* _Source data_
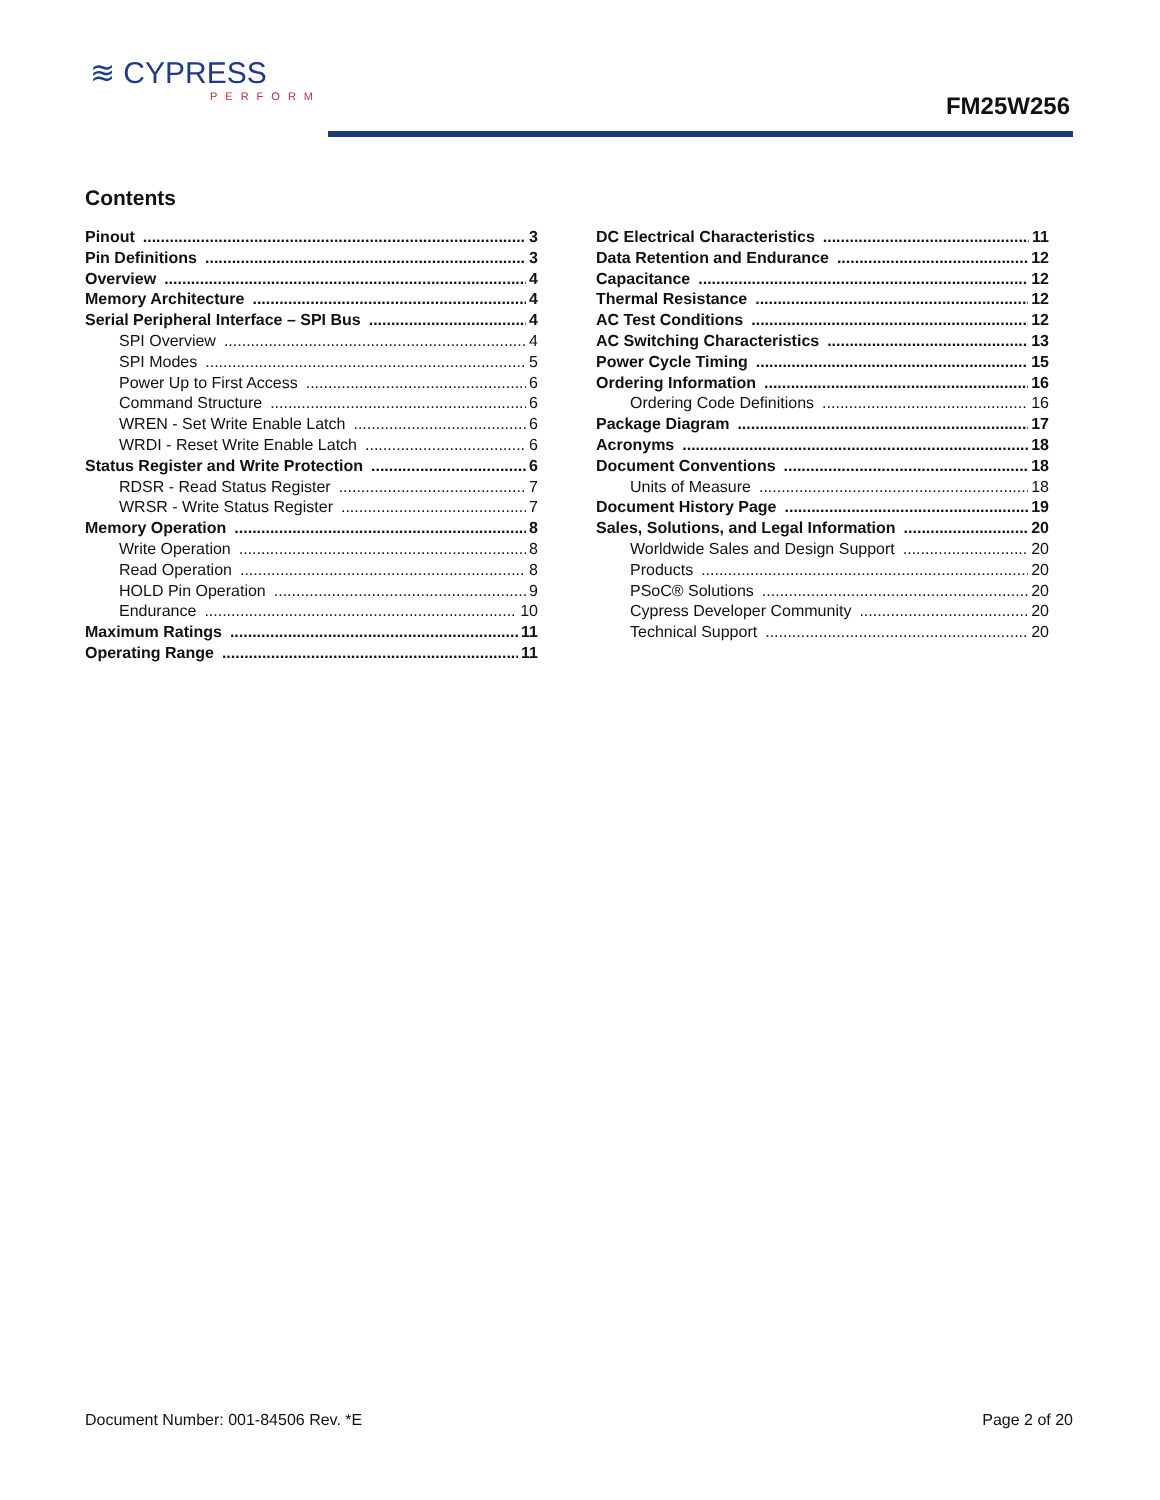≋ CYPRESS
PERFORM
FM25W256
Contents
Pinout 3
Pin Definitions 3
Overview 4
Memory Architecture 4
Serial Peripheral Interface – SPI Bus 4
SPI Overview 4
SPI Modes 5
Power Up to First Access 6
Command Structure 6
WREN - Set Write Enable Latch 6
WRDI - Reset Write Enable Latch 6
Status Register and Write Protection 6
RDSR - Read Status Register 7
WRSR - Write Status Register 7
Memory Operation 8
Write Operation 8
Read Operation 8
HOLD Pin Operation 9
Endurance 10
Maximum Ratings 11
Operating Range 11
DC Electrical Characteristics 11
Data Retention and Endurance 12
Capacitance 12
Thermal Resistance 12
AC Test Conditions 12
AC Switching Characteristics 13
Power Cycle Timing 15
Ordering Information 16
Ordering Code Definitions 16
Package Diagram 17
Acronyms 18
Document Conventions 18
Units of Measure 18
Document History Page 19
Sales, Solutions, and Legal Information 20
Worldwide Sales and Design Support 20
Products 20
PSoC® Solutions 20
Cypress Developer Community 20
Technical Support 20
Document Number: 001-84506 Rev. *E Page 2 of 20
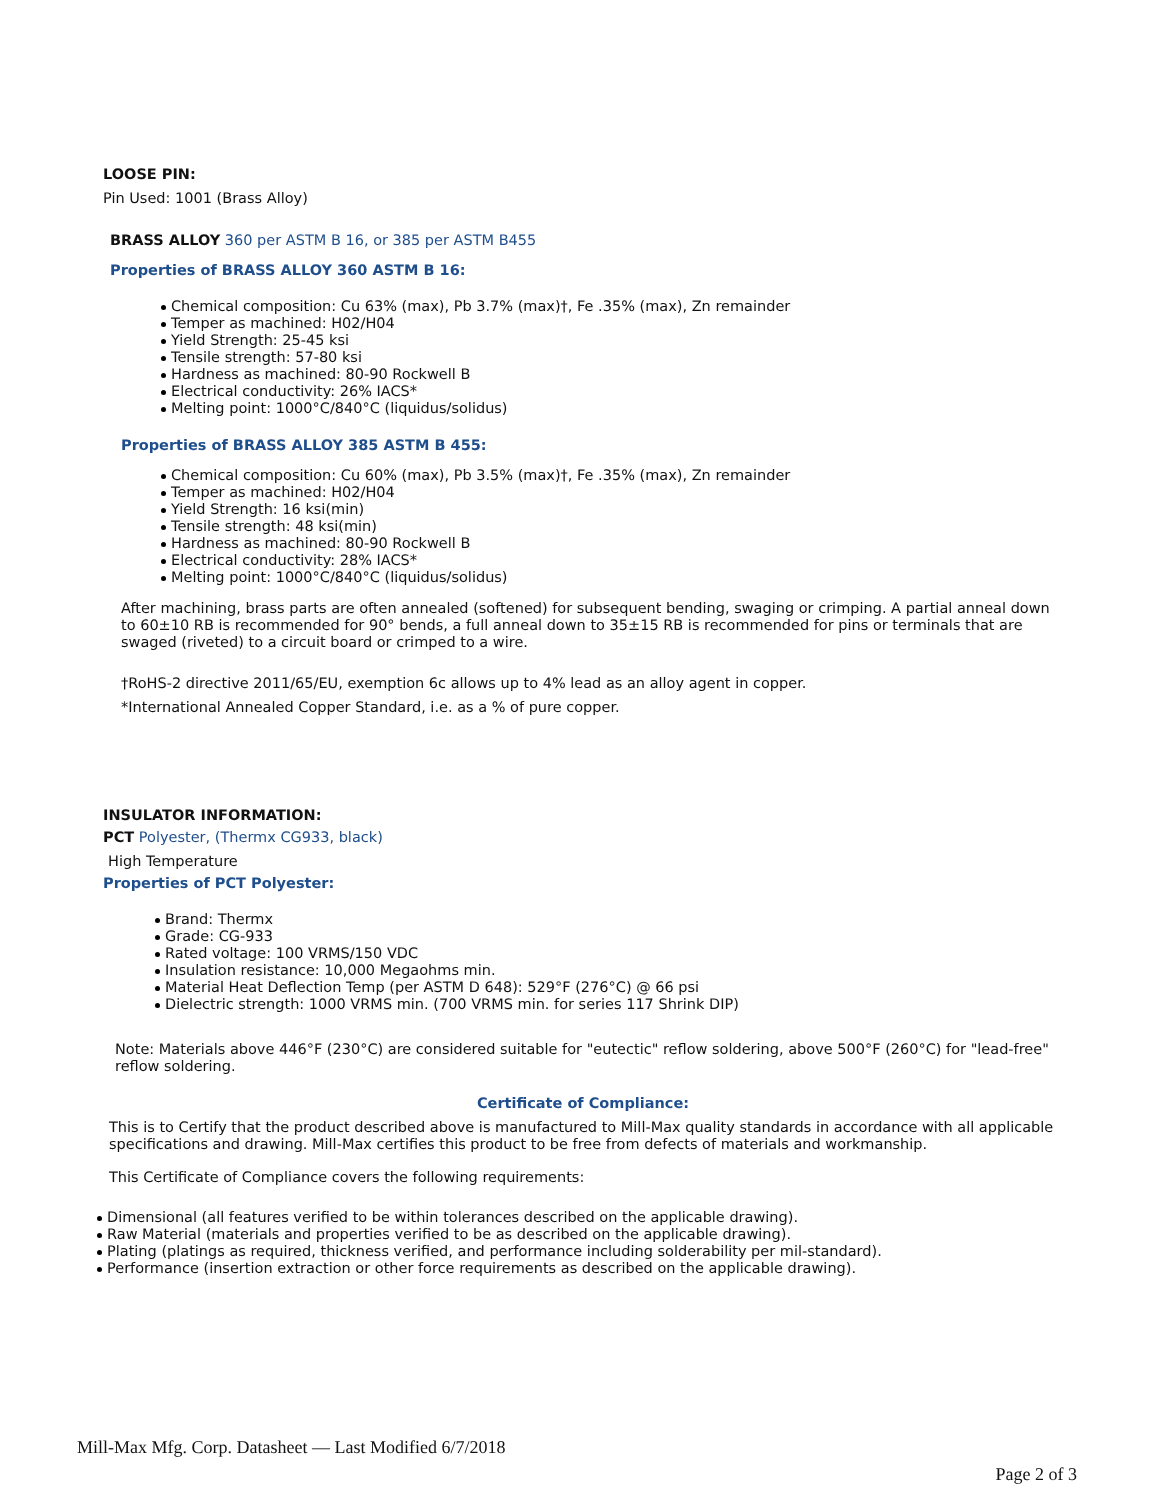LOOSE PIN:
Pin Used: 1001 (Brass Alloy)
BRASS ALLOY 360 per ASTM B 16, or 385 per ASTM B455
Properties of BRASS ALLOY 360 ASTM B 16:
Chemical composition: Cu 63% (max), Pb 3.7% (max)†, Fe .35% (max), Zn remainder
Temper as machined: H02/H04
Yield Strength: 25-45 ksi
Tensile strength: 57-80 ksi
Hardness as machined: 80-90 Rockwell B
Electrical conductivity: 26% IACS*
Melting point: 1000°C/840°C (liquidus/solidus)
Properties of BRASS ALLOY 385 ASTM B 455:
Chemical composition: Cu 60% (max), Pb 3.5% (max)†, Fe .35% (max), Zn remainder
Temper as machined: H02/H04
Yield Strength: 16 ksi(min)
Tensile strength: 48 ksi(min)
Hardness as machined: 80-90 Rockwell B
Electrical conductivity: 28% IACS*
Melting point: 1000°C/840°C (liquidus/solidus)
After machining, brass parts are often annealed (softened) for subsequent bending, swaging or crimping. A partial anneal down to 60±10 RB is recommended for 90° bends, a full anneal down to 35±15 RB is recommended for pins or terminals that are swaged (riveted) to a circuit board or crimped to a wire.
†RoHS-2 directive 2011/65/EU, exemption 6c allows up to 4% lead as an alloy agent in copper.
*International Annealed Copper Standard, i.e. as a % of pure copper.
INSULATOR INFORMATION:
PCT Polyester, (Thermx CG933, black)
High Temperature
Properties of PCT Polyester:
Brand: Thermx
Grade: CG-933
Rated voltage: 100 VRMS/150 VDC
Insulation resistance: 10,000 Megaohms min.
Material Heat Deflection Temp (per ASTM D 648): 529°F (276°C) @ 66 psi
Dielectric strength: 1000 VRMS min. (700 VRMS min. for series 117 Shrink DIP)
Note: Materials above 446°F (230°C) are considered suitable for "eutectic" reflow soldering, above 500°F (260°C) for "lead-free" reflow soldering.
Certificate of Compliance:
This is to Certify that the product described above is manufactured to Mill-Max quality standards in accordance with all applicable specifications and drawing. Mill-Max certifies this product to be free from defects of materials and workmanship.
This Certificate of Compliance covers the following requirements:
Dimensional (all features verified to be within tolerances described on the applicable drawing).
Raw Material (materials and properties verified to be as described on the applicable drawing).
Plating (platings as required, thickness verified, and performance including solderability per mil-standard).
Performance (insertion extraction or other force requirements as described on the applicable drawing).
Mill-Max Mfg. Corp. Datasheet — Last Modified 6/7/2018
Page 2 of 3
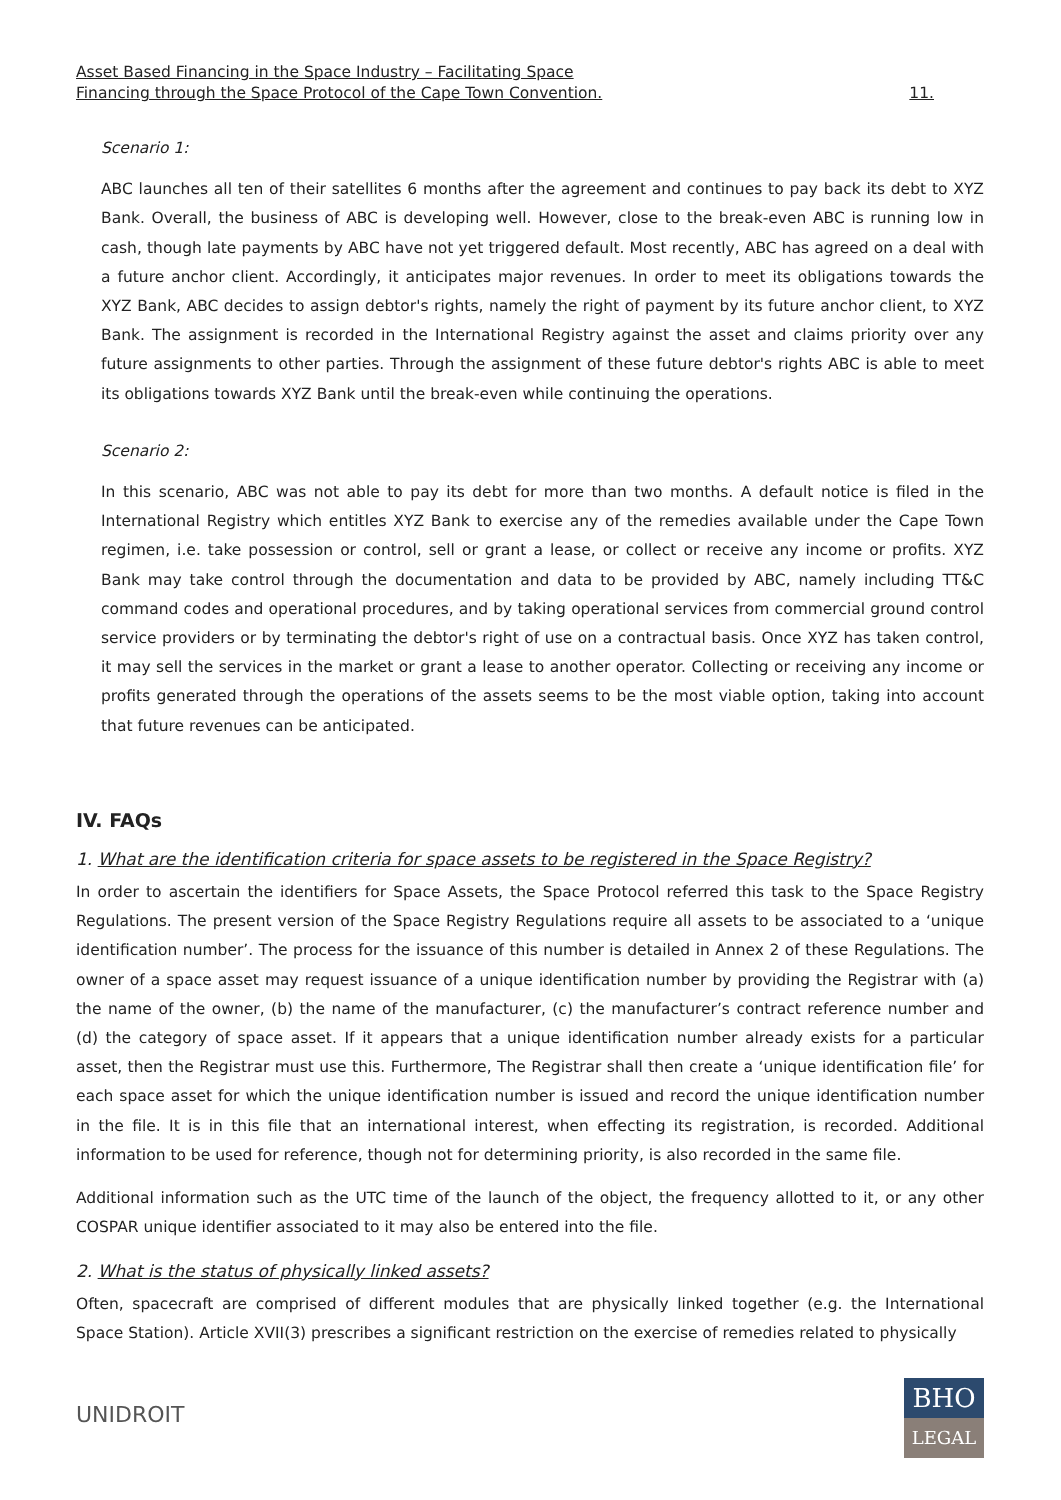Asset Based Financing in the Space Industry – Facilitating Space
Financing through the Space Protocol of the Cape Town Convention.
11.
Scenario 1:
ABC launches all ten of their satellites 6 months after the agreement and continues to pay back its debt to XYZ Bank. Overall, the business of ABC is developing well. However, close to the break-even ABC is running low in cash, though late payments by ABC have not yet triggered default. Most recently, ABC has agreed on a deal with a future anchor client. Accordingly, it anticipates major revenues. In order to meet its obligations towards the XYZ Bank, ABC decides to assign debtor's rights, namely the right of payment by its future anchor client, to XYZ Bank. The assignment is recorded in the International Registry against the asset and claims priority over any future assignments to other parties. Through the assignment of these future debtor's rights ABC is able to meet its obligations towards XYZ Bank until the break-even while continuing the operations.
Scenario 2:
In this scenario, ABC was not able to pay its debt for more than two months. A default notice is filed in the International Registry which entitles XYZ Bank to exercise any of the remedies available under the Cape Town regimen, i.e. take possession or control, sell or grant a lease, or collect or receive any income or profits. XYZ Bank may take control through the documentation and data to be provided by ABC, namely including TT&C command codes and operational procedures, and by taking operational services from commercial ground control service providers or by terminating the debtor's right of use on a contractual basis. Once XYZ has taken control, it may sell the services in the market or grant a lease to another operator. Collecting or receiving any income or profits generated through the operations of the assets seems to be the most viable option, taking into account that future revenues can be anticipated.
IV. FAQs
1. What are the identification criteria for space assets to be registered in the Space Registry?
In order to ascertain the identifiers for Space Assets, the Space Protocol referred this task to the Space Registry Regulations. The present version of the Space Registry Regulations require all assets to be associated to a ‘unique identification number’. The process for the issuance of this number is detailed in Annex 2 of these Regulations. The owner of a space asset may request issuance of a unique identification number by providing the Registrar with (a) the name of the owner, (b) the name of the manufacturer, (c) the manufacturer’s contract reference number and (d) the category of space asset. If it appears that a unique identification number already exists for a particular asset, then the Registrar must use this. Furthermore, The Registrar shall then create a ‘unique identification file’ for each space asset for which the unique identification number is issued and record the unique identification number in the file. It is in this file that an international interest, when effecting its registration, is recorded. Additional information to be used for reference, though not for determining priority, is also recorded in the same file.
Additional information such as the UTC time of the launch of the object, the frequency allotted to it, or any other COSPAR unique identifier associated to it may also be entered into the file.
2. What is the status of physically linked assets?
Often, spacecraft are comprised of different modules that are physically linked together (e.g. the International Space Station). Article XVII(3) prescribes a significant restriction on the exercise of remedies related to physically
UNIDROIT
BHO
LEGAL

* _BRIEF_
Your task is to copy exactly, and only, the lines from the line with "2. What is the" through the last line of the entries, both included.

* _ANSWER TO THIS EXERCISE_
2. What is the status of physically linked assets?
Often, spacecraft are comprised of different modules that are physically linked together (e.g. the International Space Station). Article XVII(3) prescribes a significant restriction on the exercise of remedies related to physically
UNIDROIT
BHO
LEGAL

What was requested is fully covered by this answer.